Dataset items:
*** Block opens ***
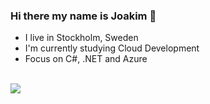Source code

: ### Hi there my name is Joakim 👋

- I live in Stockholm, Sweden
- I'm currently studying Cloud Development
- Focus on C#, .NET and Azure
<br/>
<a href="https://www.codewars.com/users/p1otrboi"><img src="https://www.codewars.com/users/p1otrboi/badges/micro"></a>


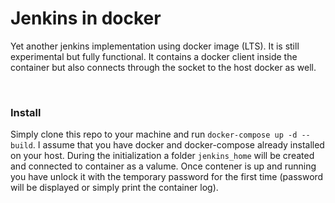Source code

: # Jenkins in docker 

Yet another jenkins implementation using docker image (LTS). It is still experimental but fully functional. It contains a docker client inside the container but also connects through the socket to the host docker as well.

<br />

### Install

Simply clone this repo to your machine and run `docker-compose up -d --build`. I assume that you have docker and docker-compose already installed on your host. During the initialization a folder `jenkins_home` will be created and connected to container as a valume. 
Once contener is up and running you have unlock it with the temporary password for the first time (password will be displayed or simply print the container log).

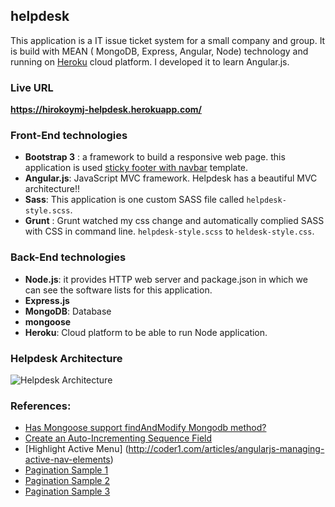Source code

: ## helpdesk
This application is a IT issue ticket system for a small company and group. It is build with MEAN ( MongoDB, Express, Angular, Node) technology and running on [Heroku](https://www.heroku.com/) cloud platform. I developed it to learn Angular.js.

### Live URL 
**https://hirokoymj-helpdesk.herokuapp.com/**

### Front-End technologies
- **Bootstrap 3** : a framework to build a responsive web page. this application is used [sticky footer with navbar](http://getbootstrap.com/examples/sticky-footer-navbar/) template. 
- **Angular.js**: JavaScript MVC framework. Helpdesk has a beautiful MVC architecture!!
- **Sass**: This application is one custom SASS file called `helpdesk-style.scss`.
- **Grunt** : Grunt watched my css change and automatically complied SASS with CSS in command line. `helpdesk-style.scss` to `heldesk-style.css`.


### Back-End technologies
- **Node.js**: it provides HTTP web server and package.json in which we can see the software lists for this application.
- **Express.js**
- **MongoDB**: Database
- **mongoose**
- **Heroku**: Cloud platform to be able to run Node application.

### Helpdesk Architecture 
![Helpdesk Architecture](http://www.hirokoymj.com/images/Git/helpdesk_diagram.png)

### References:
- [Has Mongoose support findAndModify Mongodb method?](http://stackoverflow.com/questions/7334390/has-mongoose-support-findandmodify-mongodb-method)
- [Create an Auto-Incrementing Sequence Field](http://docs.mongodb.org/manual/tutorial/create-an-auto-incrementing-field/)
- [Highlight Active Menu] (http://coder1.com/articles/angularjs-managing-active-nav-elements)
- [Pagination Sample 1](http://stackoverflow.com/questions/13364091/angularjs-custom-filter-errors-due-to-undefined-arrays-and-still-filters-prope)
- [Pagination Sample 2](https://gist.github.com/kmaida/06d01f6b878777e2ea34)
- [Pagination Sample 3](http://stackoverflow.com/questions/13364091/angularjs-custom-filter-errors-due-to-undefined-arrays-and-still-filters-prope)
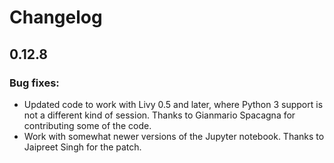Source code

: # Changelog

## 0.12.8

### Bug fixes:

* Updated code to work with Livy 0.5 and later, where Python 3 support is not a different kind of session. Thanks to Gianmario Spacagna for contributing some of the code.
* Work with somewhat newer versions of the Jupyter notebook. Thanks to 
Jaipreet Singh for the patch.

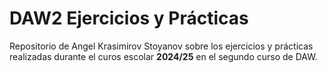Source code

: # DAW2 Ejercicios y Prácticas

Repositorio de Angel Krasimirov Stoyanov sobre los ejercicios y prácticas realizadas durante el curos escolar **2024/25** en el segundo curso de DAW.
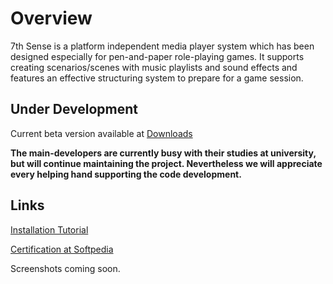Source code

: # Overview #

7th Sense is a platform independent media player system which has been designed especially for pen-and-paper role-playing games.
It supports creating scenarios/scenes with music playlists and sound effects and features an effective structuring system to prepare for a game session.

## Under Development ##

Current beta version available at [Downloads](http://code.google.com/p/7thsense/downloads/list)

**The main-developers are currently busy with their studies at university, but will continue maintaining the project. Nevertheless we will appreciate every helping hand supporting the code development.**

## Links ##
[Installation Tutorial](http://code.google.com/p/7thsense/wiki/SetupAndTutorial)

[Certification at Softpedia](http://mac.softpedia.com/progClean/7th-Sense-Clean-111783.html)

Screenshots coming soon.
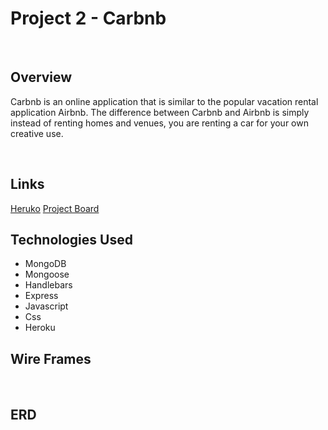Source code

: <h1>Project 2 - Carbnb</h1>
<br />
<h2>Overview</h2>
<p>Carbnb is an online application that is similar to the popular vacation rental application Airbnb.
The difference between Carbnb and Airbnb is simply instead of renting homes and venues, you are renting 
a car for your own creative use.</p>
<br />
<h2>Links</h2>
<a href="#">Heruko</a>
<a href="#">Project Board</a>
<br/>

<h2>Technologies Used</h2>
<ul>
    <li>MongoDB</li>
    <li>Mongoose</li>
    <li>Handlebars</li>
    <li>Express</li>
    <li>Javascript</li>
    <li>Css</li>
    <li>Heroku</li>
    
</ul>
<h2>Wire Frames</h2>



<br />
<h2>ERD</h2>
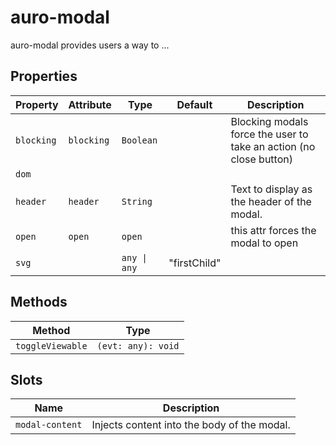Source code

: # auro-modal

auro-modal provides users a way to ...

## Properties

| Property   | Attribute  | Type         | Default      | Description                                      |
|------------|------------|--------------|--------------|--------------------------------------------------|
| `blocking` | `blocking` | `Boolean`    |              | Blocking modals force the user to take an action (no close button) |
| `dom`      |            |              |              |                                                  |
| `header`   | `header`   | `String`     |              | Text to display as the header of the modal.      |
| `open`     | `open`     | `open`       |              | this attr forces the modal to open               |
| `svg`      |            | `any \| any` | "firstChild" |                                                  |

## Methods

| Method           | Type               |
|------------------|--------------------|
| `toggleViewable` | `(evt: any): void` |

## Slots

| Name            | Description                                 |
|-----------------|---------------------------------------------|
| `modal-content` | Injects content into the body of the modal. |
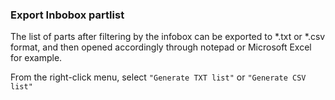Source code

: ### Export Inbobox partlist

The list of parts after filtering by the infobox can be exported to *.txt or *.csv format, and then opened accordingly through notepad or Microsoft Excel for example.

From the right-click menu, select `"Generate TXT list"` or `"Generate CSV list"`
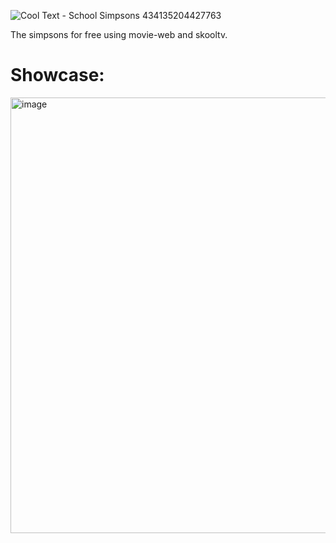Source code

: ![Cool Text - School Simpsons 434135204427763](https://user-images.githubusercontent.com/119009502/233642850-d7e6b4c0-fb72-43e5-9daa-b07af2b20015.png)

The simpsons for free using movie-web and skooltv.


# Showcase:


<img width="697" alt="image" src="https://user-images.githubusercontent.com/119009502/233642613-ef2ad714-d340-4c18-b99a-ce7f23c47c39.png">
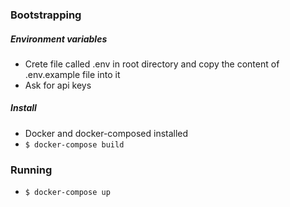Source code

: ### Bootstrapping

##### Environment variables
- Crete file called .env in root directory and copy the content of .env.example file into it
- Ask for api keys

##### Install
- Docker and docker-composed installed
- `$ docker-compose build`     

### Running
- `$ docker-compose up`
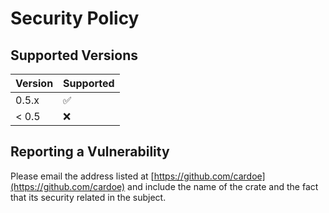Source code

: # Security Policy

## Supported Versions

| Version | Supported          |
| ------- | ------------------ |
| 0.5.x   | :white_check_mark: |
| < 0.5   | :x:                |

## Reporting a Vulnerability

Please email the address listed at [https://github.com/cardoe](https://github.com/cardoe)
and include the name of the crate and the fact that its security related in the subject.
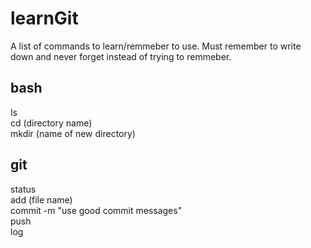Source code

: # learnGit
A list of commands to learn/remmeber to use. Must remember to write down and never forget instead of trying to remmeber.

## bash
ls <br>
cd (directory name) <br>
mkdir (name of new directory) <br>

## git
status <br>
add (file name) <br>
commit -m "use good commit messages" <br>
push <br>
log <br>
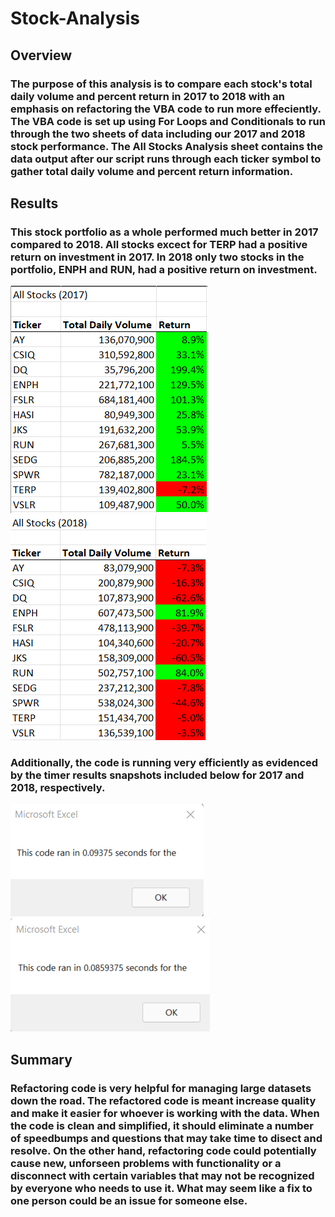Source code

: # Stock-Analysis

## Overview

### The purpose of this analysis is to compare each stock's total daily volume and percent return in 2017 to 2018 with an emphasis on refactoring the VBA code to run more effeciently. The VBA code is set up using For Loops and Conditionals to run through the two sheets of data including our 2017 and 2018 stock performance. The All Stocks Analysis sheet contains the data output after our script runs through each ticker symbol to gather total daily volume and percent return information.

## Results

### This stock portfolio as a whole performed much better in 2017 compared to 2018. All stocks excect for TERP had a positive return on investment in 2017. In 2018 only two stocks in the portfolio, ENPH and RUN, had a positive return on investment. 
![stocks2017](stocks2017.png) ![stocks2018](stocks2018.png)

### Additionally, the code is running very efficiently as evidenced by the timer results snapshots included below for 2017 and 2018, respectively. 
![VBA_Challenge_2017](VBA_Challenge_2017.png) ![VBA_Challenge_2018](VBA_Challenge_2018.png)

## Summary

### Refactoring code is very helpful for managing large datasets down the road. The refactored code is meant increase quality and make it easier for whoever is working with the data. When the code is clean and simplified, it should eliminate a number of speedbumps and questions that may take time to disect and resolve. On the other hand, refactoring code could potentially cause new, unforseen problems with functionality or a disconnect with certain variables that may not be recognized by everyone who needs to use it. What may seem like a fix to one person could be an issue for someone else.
*** Block closes ***
*** Block opens ***
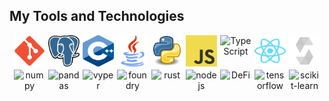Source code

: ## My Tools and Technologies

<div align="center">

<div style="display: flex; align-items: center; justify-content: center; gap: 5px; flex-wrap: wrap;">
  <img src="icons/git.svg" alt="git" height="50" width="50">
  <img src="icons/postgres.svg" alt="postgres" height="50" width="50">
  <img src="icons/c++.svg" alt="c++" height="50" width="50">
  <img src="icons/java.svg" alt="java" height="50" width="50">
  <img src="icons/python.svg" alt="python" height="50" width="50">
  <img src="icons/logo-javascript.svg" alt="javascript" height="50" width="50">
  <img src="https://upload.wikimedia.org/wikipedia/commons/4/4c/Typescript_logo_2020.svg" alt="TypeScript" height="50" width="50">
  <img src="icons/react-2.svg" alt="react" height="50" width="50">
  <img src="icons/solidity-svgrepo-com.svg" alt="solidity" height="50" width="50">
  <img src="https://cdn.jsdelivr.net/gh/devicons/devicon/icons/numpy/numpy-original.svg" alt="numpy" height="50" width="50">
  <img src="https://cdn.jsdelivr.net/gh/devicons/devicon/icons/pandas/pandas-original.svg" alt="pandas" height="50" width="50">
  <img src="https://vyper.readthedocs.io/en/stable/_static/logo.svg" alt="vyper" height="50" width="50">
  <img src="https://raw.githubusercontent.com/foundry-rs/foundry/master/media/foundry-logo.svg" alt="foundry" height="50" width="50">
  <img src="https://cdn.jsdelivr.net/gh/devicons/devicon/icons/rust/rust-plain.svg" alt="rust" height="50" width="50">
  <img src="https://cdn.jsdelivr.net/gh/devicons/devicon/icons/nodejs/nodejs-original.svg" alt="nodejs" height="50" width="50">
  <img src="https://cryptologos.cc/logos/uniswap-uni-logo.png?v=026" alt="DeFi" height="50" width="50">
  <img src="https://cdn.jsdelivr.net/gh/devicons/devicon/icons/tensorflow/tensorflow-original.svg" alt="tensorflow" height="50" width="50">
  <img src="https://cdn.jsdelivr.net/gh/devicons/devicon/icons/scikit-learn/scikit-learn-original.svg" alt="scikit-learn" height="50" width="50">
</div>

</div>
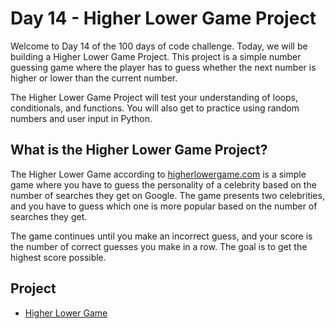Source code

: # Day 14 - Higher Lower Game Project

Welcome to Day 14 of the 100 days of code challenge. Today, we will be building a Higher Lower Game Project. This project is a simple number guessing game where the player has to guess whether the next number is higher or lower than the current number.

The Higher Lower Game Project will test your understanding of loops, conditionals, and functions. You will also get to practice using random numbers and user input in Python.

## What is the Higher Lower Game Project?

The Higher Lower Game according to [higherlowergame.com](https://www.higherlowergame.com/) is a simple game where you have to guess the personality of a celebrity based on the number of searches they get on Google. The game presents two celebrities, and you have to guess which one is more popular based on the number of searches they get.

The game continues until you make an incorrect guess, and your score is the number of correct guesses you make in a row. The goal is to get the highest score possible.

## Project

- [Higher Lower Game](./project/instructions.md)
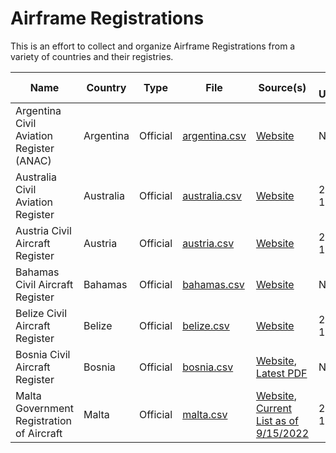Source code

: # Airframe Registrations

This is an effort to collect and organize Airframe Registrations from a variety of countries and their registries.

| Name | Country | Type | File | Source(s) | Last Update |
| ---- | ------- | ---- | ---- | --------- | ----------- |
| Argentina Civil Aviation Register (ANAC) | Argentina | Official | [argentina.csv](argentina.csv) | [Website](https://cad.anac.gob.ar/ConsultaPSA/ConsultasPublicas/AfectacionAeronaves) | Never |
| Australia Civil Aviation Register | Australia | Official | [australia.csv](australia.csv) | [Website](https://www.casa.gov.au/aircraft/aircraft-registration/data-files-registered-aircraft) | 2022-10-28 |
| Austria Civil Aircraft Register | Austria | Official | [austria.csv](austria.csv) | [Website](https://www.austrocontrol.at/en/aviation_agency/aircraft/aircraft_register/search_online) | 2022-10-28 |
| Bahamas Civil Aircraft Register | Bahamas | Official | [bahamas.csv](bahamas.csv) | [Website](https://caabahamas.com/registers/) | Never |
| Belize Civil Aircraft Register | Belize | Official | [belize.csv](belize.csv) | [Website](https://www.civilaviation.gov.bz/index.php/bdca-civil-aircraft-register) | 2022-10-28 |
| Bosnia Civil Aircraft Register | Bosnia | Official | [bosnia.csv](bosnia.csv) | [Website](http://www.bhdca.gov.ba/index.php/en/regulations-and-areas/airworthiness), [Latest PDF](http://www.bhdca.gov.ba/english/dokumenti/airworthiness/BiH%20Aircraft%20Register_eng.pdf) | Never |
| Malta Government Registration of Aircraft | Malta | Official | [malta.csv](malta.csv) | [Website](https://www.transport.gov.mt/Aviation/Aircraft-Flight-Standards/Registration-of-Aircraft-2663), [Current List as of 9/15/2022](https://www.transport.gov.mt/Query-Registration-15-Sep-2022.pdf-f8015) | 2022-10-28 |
*** Block closes ***
▶ WORK REQUIRED: The string "variables": state how many lines above contain it, giving nothing but the number.

▶ RESULT: 2